Dr. Penny Ballem, June 22, 2006

Bombshells like that are why a day can be an eternity in politics. Premier Campbell reacted to the resignation of the Deputy Minister of Health by saying that he didn't know what she was referring to. Since Ballem resigned effective immediately, thereby costing her what might have been a substantial severance package, we can hope that she will help the Premier by clarifying the points of disagreement.

In February's Throne Speech, the Campbell government kicked off the first full legislative session since the May 2005 election with emphasis on real dialogue aimed at improving and transforming our health care system. Other than a quick trip to Europe that the Premier took with his brother in-law, while Ballem and the Minister of Health remained home, there has been absolutely nothing out of the Campbell government by way of follow-up on that commitment. If the government has secret plans which so offended the Deputy Minister that she immediately resigned, the public has a right to know and to be involved in the discussion of the details. Remember the Throne Speech said: "British Columbia will define and enshrine in provincial law the five principles of the Canada Health Act, and it will add to those a sixth - the principle of sustainability." That is an enormously broad agenda that could see an end to Medicare as we know it. Combined with Ballem's resignation, it is urgent that the government reveal its plans long before they consider implementing them.

* _WORK INSTRUCTIONS_:
(a) In the commentary on Dr. Penny Ballem's resignation, translate this sentence into Spanish: "Bombshells like that are why a day can be an eternity in politics."
(b) Extend the commentary on the Deputy Minister of Health's resignation with a further paragraph that picks up after its final sentence.

* _SUPPLIED RECORDS_:
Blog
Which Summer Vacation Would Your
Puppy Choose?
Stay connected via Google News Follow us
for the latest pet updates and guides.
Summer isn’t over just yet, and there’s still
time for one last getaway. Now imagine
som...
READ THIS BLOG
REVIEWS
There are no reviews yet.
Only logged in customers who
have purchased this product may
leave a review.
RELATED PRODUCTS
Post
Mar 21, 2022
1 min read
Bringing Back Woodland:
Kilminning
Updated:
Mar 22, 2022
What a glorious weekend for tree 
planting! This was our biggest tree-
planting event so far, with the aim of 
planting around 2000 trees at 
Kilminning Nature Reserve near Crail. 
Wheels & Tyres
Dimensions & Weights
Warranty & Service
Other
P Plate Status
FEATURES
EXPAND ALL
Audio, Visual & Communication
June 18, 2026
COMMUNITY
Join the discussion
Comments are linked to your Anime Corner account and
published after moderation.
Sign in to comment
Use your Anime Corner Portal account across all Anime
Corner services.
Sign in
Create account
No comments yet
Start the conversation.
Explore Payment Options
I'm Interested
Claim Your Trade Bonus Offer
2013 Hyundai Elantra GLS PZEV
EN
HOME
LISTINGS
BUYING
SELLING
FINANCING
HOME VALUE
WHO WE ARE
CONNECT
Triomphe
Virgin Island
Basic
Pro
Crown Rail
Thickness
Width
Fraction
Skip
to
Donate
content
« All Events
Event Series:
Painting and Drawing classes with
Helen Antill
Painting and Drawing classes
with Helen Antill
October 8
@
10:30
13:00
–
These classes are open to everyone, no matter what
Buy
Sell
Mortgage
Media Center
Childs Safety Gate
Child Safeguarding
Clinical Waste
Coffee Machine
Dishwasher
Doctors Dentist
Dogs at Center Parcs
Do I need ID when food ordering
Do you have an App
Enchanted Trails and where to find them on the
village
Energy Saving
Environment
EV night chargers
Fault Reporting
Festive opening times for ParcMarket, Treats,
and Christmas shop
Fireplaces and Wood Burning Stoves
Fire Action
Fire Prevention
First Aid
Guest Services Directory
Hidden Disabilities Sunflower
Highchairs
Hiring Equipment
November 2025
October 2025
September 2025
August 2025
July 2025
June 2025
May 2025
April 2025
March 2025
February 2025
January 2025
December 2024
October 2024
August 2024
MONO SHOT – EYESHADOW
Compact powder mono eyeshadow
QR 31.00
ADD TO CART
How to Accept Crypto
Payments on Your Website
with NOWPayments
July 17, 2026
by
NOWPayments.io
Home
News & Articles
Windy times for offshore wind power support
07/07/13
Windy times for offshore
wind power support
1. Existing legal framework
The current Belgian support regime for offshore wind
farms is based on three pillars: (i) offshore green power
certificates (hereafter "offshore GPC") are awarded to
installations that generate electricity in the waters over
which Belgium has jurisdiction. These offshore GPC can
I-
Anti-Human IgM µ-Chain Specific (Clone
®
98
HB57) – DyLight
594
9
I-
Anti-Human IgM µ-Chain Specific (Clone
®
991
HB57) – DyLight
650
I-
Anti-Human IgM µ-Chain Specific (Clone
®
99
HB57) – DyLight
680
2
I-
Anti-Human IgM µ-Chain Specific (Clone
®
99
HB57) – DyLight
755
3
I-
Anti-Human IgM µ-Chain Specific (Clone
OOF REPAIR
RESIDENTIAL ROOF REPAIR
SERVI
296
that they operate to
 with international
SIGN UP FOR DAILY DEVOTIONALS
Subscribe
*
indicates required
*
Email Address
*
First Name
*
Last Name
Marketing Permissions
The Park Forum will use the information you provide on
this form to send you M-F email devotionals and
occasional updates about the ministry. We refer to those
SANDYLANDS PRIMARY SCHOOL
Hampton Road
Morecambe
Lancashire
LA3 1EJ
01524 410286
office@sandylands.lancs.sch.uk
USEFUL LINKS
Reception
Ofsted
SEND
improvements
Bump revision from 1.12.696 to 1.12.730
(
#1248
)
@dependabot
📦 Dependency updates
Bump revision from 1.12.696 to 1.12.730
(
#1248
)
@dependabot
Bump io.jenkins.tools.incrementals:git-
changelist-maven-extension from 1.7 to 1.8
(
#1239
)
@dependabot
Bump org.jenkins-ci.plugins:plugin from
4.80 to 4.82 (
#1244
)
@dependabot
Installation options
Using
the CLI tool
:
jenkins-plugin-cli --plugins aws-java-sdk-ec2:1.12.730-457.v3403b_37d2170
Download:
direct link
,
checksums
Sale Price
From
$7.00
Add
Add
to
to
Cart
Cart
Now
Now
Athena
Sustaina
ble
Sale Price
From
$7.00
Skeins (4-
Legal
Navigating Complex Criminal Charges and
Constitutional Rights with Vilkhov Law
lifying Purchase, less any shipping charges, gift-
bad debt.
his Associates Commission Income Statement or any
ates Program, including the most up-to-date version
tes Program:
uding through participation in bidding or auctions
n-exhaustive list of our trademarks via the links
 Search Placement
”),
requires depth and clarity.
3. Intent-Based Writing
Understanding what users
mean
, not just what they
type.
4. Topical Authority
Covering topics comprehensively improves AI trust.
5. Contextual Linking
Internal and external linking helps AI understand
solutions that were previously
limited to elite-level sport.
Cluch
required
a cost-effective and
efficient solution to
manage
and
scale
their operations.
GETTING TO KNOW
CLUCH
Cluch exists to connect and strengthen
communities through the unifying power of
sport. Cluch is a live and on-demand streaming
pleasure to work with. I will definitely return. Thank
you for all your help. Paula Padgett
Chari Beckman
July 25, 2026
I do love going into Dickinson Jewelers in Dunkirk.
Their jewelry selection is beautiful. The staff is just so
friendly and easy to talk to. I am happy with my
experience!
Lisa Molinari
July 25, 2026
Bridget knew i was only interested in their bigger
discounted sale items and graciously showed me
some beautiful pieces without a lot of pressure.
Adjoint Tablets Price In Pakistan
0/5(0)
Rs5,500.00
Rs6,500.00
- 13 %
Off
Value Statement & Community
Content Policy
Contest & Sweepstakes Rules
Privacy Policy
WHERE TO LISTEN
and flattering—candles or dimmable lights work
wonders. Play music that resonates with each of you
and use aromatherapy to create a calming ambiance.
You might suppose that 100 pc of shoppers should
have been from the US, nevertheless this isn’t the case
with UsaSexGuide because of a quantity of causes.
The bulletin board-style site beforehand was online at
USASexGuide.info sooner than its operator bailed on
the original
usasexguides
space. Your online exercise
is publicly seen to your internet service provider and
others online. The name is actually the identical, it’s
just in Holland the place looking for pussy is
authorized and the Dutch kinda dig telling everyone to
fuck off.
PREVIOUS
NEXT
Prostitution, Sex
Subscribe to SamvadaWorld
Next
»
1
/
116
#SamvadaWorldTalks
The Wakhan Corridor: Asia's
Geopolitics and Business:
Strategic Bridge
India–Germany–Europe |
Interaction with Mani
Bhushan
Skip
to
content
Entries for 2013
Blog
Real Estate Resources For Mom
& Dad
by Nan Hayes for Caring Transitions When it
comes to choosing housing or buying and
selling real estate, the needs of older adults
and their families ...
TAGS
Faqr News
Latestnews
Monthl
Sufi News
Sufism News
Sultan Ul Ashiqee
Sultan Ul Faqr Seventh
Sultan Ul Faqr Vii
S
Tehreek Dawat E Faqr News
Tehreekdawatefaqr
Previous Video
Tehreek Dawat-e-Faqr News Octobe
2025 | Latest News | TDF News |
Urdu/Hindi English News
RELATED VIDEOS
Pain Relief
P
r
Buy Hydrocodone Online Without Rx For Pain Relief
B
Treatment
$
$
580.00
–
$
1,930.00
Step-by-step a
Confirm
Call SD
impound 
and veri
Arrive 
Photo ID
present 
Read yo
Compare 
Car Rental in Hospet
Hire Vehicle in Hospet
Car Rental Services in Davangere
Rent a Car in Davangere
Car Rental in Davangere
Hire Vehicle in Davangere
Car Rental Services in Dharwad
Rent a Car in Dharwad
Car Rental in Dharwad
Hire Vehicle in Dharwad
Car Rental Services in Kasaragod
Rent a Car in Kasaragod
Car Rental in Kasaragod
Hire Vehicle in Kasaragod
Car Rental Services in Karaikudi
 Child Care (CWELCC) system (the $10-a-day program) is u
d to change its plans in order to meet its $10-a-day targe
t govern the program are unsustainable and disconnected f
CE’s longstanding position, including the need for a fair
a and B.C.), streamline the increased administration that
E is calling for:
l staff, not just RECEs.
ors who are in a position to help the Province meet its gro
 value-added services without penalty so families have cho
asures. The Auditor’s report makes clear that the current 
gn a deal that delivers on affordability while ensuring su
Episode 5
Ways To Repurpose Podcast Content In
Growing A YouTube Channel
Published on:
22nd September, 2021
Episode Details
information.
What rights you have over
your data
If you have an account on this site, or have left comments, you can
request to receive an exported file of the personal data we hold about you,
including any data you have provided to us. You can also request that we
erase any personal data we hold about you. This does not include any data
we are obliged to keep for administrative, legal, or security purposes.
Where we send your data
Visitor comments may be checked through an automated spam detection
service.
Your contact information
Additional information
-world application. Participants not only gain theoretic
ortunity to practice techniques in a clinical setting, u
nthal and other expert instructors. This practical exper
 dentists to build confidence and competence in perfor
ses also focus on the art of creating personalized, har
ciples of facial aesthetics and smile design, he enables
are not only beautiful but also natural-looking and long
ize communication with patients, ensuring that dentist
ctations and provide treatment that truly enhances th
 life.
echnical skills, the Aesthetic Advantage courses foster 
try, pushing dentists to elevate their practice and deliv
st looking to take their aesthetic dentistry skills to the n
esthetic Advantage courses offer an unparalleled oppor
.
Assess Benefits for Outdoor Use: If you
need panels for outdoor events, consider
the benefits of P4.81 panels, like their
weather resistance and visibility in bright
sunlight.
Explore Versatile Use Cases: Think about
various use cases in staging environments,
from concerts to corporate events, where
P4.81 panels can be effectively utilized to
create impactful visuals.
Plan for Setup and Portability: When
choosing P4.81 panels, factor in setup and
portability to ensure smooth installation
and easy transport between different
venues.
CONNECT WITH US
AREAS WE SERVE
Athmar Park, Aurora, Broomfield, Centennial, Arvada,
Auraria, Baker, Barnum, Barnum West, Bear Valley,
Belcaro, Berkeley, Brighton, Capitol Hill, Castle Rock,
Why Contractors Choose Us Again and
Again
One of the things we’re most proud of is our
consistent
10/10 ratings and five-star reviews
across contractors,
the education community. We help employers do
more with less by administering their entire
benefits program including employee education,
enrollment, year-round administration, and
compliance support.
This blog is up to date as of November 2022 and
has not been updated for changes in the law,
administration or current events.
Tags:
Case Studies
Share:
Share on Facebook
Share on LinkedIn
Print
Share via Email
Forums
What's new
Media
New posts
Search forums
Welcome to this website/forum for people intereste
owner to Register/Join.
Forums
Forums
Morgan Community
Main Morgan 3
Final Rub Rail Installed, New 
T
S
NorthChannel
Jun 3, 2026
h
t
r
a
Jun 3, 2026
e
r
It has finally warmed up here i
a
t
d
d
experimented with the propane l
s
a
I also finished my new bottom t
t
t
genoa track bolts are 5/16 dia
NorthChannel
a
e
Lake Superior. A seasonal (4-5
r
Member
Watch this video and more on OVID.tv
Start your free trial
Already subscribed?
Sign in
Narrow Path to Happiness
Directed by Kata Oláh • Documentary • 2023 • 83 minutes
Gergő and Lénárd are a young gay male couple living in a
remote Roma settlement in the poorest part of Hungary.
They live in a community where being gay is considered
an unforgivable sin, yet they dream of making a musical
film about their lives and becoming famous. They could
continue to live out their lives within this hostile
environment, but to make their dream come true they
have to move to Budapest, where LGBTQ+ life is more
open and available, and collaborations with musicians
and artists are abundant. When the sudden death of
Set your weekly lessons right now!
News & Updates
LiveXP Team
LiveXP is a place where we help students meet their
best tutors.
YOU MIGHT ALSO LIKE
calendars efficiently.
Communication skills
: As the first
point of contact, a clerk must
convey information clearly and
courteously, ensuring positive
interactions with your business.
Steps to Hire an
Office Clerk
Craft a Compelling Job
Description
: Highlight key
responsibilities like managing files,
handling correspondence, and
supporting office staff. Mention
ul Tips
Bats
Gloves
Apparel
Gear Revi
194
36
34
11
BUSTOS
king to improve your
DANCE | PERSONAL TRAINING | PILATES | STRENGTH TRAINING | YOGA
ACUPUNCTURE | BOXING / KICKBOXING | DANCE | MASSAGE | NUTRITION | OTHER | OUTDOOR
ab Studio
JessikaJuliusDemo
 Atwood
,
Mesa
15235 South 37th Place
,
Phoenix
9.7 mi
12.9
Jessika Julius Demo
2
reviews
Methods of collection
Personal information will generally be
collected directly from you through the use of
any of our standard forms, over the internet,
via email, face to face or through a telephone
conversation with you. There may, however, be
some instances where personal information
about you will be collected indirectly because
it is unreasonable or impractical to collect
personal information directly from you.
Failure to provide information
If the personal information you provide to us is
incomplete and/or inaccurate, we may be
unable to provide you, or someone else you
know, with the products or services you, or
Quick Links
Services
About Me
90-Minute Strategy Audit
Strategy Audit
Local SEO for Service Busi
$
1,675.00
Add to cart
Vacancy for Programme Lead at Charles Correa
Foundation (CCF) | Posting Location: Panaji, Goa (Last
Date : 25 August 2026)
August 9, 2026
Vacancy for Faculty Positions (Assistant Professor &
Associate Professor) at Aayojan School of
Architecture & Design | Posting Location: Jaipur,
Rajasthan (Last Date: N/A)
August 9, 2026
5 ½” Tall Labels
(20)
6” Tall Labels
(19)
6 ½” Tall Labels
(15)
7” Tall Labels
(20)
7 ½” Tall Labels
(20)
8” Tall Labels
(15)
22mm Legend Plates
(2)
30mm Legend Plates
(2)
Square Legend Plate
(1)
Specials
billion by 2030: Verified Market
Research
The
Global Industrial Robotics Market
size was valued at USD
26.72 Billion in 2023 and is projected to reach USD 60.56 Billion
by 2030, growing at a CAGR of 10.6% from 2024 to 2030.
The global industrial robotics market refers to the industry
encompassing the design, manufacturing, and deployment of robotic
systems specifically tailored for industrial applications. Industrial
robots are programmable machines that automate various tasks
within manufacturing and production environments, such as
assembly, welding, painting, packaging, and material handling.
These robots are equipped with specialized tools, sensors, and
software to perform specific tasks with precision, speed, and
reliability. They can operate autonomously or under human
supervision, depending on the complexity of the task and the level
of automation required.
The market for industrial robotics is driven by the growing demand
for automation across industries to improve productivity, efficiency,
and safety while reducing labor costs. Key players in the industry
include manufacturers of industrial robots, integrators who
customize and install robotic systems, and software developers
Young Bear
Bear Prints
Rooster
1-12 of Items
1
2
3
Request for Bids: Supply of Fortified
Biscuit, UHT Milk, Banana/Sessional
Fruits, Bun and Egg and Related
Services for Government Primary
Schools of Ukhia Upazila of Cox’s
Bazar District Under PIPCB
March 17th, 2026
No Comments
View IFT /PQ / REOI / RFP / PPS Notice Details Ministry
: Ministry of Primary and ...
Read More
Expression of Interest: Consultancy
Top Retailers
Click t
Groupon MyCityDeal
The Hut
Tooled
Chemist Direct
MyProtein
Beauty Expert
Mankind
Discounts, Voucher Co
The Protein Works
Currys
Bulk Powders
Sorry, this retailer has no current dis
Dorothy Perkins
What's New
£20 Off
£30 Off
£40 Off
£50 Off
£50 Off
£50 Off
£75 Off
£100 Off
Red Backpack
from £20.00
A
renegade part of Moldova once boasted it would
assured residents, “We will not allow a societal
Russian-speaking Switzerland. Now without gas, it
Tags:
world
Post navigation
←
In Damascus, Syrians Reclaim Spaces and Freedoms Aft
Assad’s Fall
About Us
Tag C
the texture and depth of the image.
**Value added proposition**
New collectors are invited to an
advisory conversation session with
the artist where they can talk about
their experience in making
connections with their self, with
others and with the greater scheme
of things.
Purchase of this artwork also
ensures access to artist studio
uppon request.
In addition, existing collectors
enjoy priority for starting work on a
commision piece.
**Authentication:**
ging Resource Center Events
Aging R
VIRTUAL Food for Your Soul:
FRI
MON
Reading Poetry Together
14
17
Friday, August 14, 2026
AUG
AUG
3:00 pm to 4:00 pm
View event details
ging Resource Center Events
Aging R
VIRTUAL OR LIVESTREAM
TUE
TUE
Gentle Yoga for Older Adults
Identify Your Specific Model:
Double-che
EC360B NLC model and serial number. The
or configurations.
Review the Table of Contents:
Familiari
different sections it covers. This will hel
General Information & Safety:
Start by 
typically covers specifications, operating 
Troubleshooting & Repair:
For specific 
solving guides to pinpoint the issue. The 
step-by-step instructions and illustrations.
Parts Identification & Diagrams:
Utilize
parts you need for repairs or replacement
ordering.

* _WRITTEN RESPONSES_:
(a) Noticias bomba como esa son la razón por la que un día puede ser una eternidad en política.

(b)
It might not be an accident that Ballem chose to make her resignation on the same day the Premier was in Surrey announcing a hospital without beds, a day patient facility. That timing could be an accident, or one of the reason's behind the resignation, or an attempt to rain on the Premier's parade by bumping his announcement from the top of the news. It had to be an accident that the resignation came on the same day that Ipsos-Reid released its second quarter poll on voting intentions showing the Campbell Liberals at 51% support compared to the NDP's 35% (in the May 2005 election the Liberals finished with 45.8%, the NDP with 41.5%). If the latest polling numbers were carried into a general election, the NDP caucus would again be reduced to single digits with over two dozen of its members being defeated; however, the next election is May 12, 2009, almost three years away. In the first year of its second term, the Campbell government backed away from anything that smelled of controversy. That's unlikely to happen on secret plans to change health care. It is essential that the NDP enter the upcoming debate with an approach that champions the public interest by putting patients ahead of the interests of those whose incomes depend on the health system. Those interests need not always conflict with the best interests of patients, but it should always be clear whose interests are motivating any policy or position.